[Start of section]

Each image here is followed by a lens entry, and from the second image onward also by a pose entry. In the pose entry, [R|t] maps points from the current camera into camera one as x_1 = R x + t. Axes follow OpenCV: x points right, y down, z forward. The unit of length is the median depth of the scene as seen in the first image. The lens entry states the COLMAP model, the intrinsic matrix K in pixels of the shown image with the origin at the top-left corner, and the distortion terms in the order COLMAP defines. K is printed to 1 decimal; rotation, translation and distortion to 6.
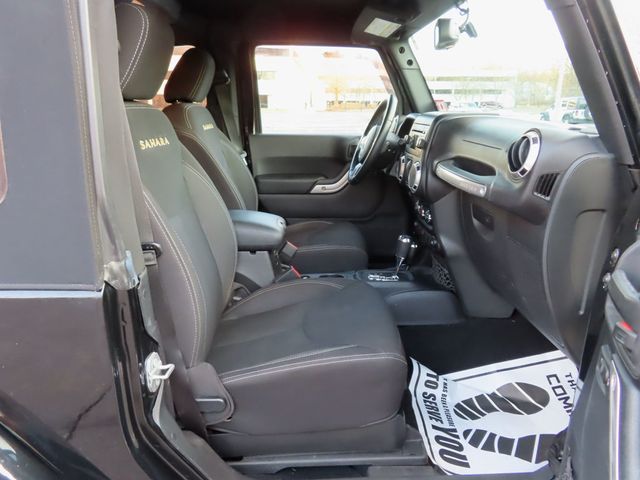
lens RADIAL K [[458.4, 0, 321.7], [0, 458.4, 239.8], [0, 0, 1]] dist [-0.011001, 0.006200]
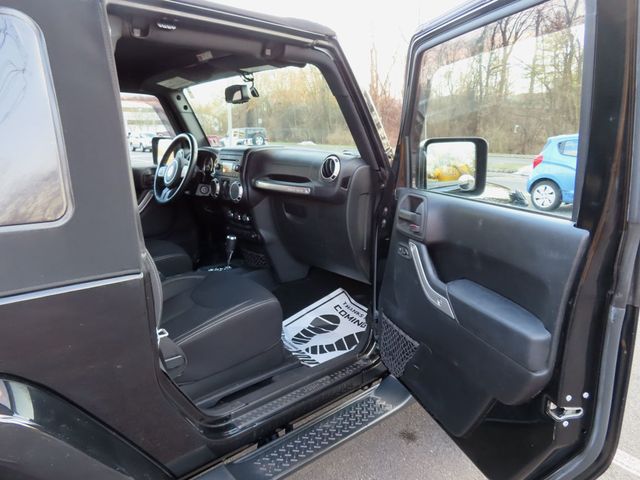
lens RADIAL K [[458.4, 0, 319.5], [0, 458.4, 239.9], [0, 0, 1]] dist [-0.011001, 0.006200]
pose [[0.786861, -0.145772, 0.599666, -0.494270], [0.182362, 0.983231, -0.000278, 0.061362], [-0.589570, 0.109575, 0.800250, -0.287991]]
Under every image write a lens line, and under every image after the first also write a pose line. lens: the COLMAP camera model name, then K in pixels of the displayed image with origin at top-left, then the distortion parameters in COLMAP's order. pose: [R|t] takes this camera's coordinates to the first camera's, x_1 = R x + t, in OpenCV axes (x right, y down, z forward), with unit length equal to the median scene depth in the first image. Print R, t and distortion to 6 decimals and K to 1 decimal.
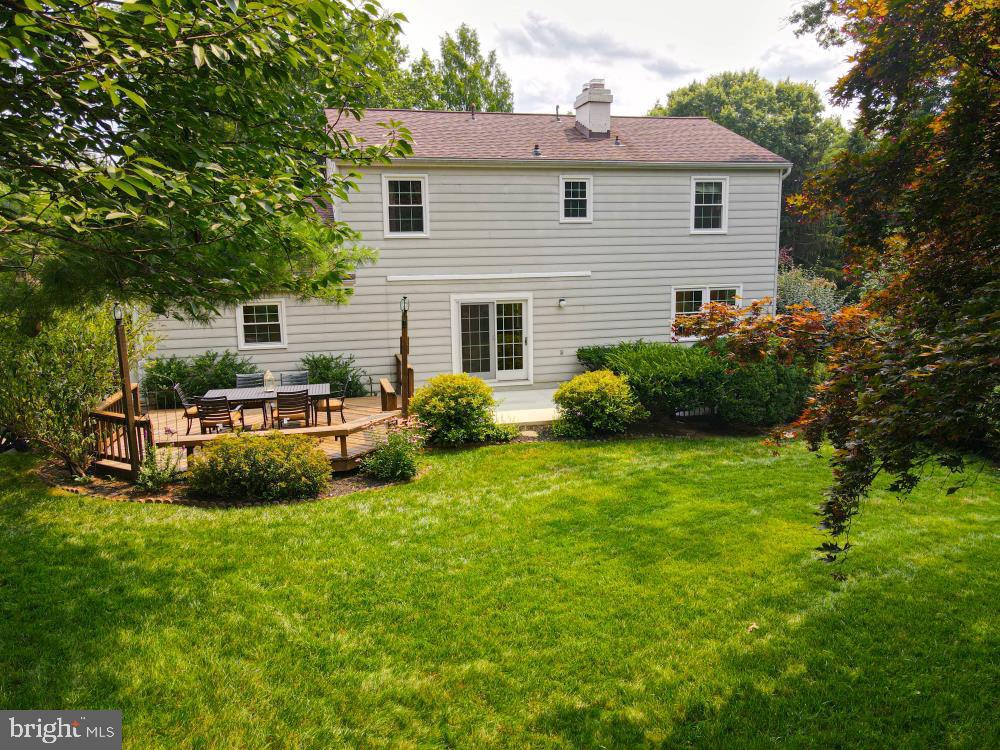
lens RADIAL K [[702.8, 0, 498.9], [0, 702.8, 374.5], [0, 0, 1]] dist [-0.010452, -0.000786]
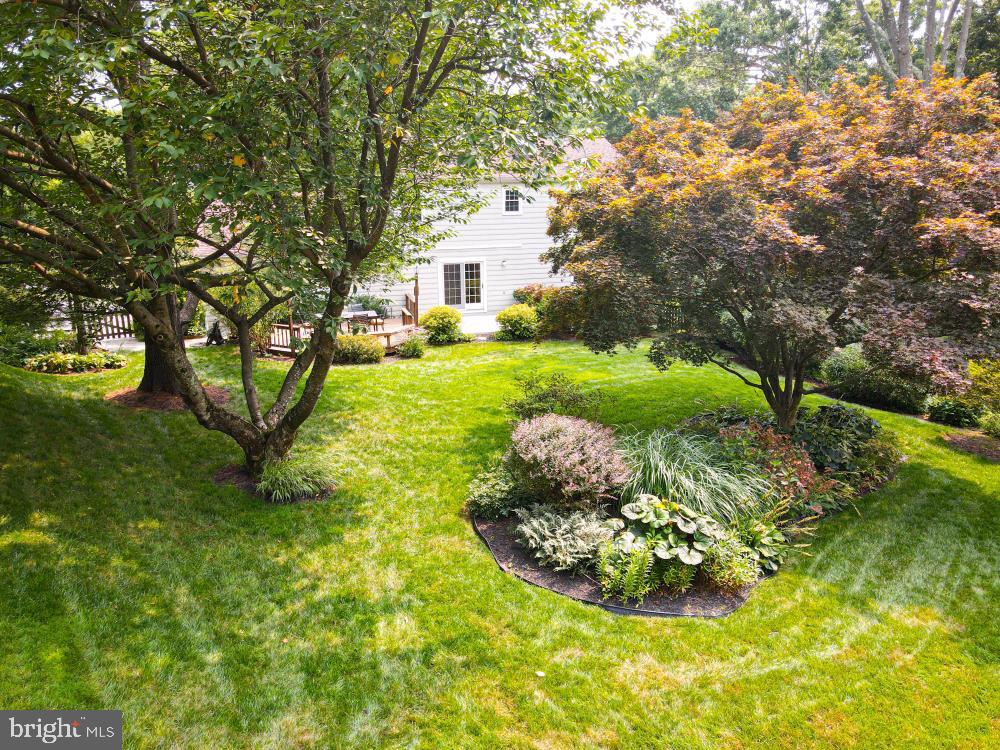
lens RADIAL K [[702.8, 0, 502.7], [0, 702.8, 372.5], [0, 0, 1]] dist [-0.010452, -0.000786]
pose [[0.999235, -0.001386, 0.039080, 0.025861], [-0.002338, 0.995466, 0.095091, -0.001948], [-0.039035, -0.095110, 0.994701, -0.856592]]
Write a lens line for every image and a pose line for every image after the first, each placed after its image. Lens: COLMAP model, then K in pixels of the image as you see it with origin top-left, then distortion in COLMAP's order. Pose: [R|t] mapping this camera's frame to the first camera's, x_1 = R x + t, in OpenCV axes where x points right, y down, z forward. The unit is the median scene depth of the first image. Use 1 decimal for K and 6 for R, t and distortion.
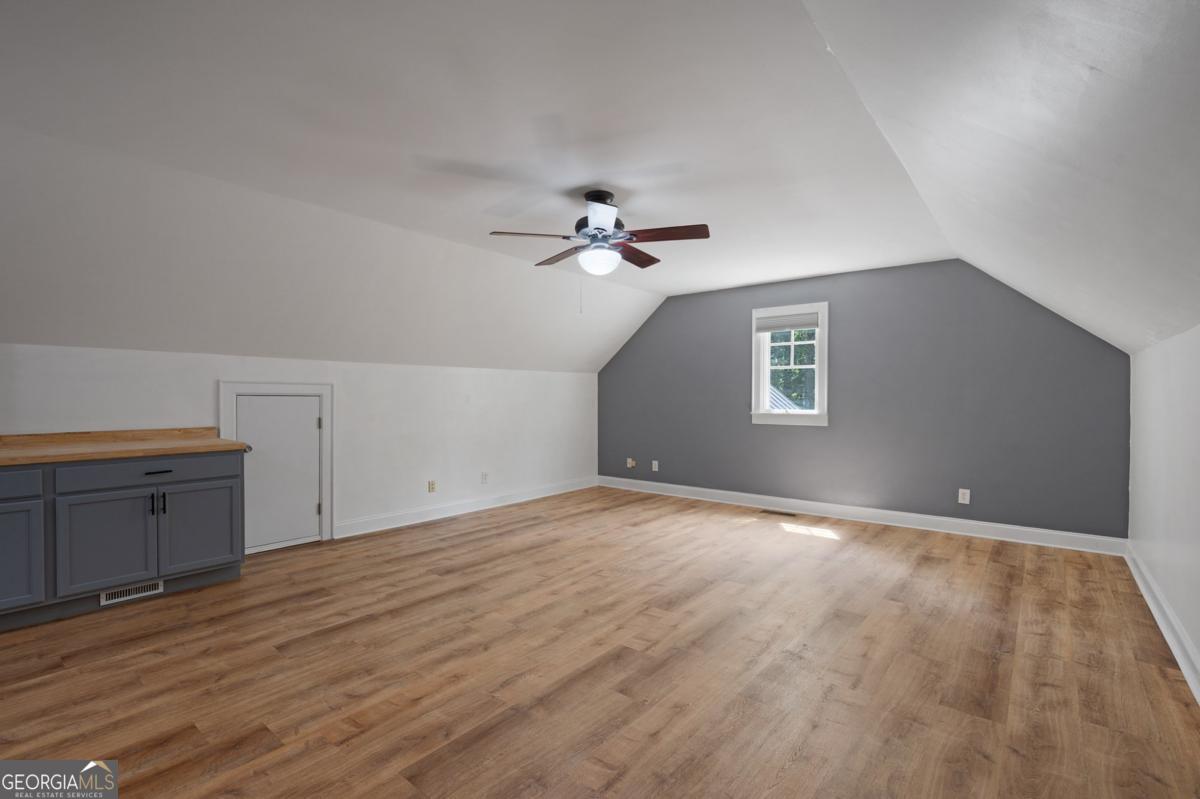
lens RADIAL K [[544.6, 0, 600.5], [0, 544.6, 399.3], [0, 0, 1]] dist [0.001945, -0.000004]
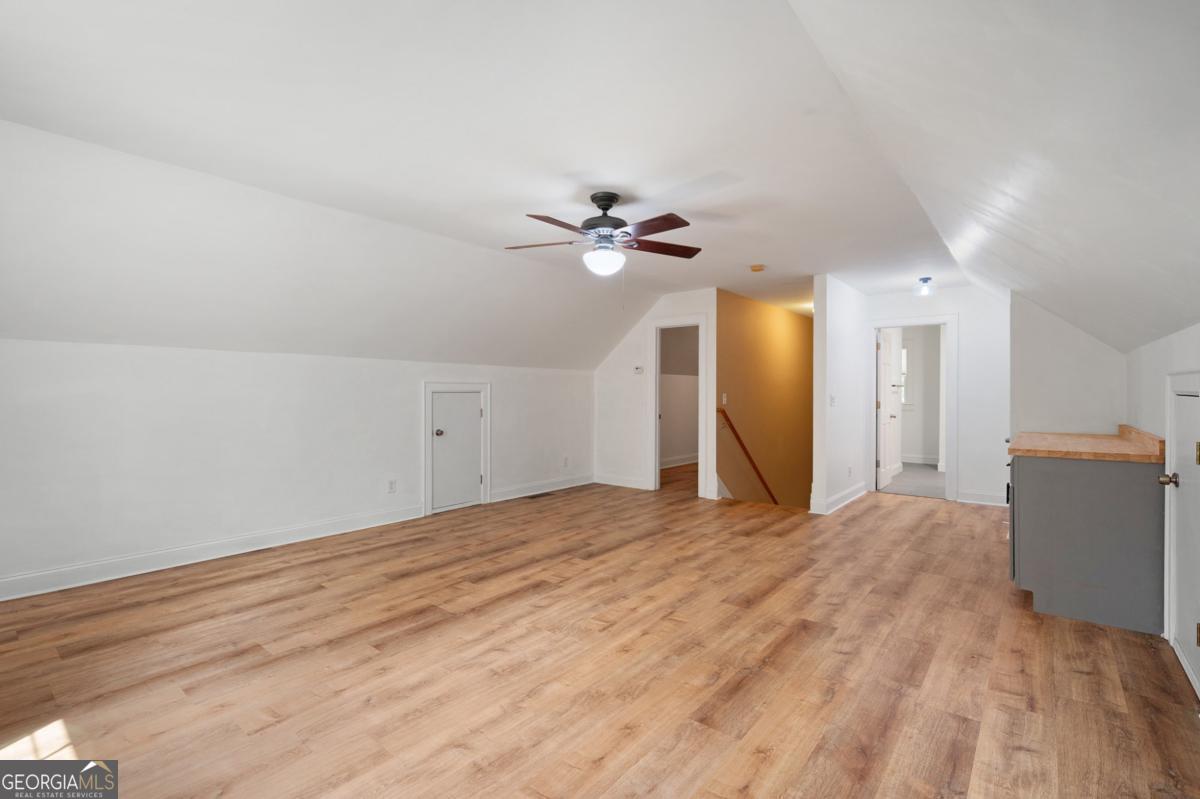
lens RADIAL K [[544.6, 0, 602.6], [0, 544.6, 397.7], [0, 0, 1]] dist [0.001945, -0.000004]
pose [[-0.999940, -0.003912, -0.010194, 0.011428], [-0.004082, 0.999853, 0.016669, -0.014487], [0.010127, 0.016710, -0.999809, 2.070353]]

[End of section]

--- WORK TASK ---
Output the listing exactly. Leave out any image.

--- REPLY TO THE TASK ---
Each image here is followed by a lens entry, and from the second image onward also by a pose entry. In the pose entry, [R|t] maps points from the current camera into camera one as x_1 = R x + t. Axes follow OpenCV: x points right, y down, z forward. The unit of length is the median depth of the scene as seen in the first image. The lens entry states the COLMAP model, the intrinsic matrix K in pixels of the shown image with the origin at the top-left corner, and the distortion terms in the order COLMAP defines. K is printed to 1 decimal; rotation, translation and distortion to 6.
lens RADIAL K [[458.4, 0, 321.7], [0, 458.4, 239.8], [0, 0, 1]] dist [-0.011001, 0.006200]
lens RADIAL K [[458.4, 0, 319.5], [0, 458.4, 239.9], [0, 0, 1]] dist [-0.011001, 0.006200]
pose [[0.786861, -0.145772, 0.599666, -0.494270], [0.182362, 0.983231, -0.000278, 0.061362], [-0.589570, 0.109575, 0.800250, -0.287991]]
Under every image write a lens line, and under every image after the first also write a pose line. lens: the COLMAP camera model name, then K in pixels of the displayed image with origin at top-left, then the distortion parameters in COLMAP's order. pose: [R|t] takes this camera's coordinates to the first camera's, x_1 = R x + t, in OpenCV axes (x right, y down, z forward), with unit length equal to the median scene depth in the first image. Print R, t and distortion to 6 decimals and K to 1 decimal.
lens RADIAL K [[702.8, 0, 498.9], [0, 702.8, 374.5], [0, 0, 1]] dist [-0.010452, -0.000786]
lens RADIAL K [[702.8, 0, 502.7], [0, 702.8, 372.5], [0, 0, 1]] dist [-0.010452, -0.000786]
pose [[0.999235, -0.001386, 0.039080, 0.025861], [-0.002338, 0.995466, 0.095091, -0.001948], [-0.039035, -0.095110, 0.994701, -0.856592]]
Write a lens line for every image and a pose line for every image after the first, each placed after its image. Lens: COLMAP model, then K in pixels of the image as you see it with origin top-left, then distortion in COLMAP's order. Pose: [R|t] mapping this camera's frame to the first camera's, x_1 = R x + t, in OpenCV axes where x points right, y down, z forward. The unit is the median scene depth of the first image. Use 1 decimal for K and 6 for R, t and distortion.
lens RADIAL K [[544.6, 0, 600.5], [0, 544.6, 399.3], [0, 0, 1]] dist [0.001945, -0.000004]
lens RADIAL K [[544.6, 0, 602.6], [0, 544.6, 397.7], [0, 0, 1]] dist [0.001945, -0.000004]
pose [[-0.999940, -0.003912, -0.010194, 0.011428], [-0.004082, 0.999853, 0.016669, -0.014487], [0.010127, 0.016710, -0.999809, 2.070353]]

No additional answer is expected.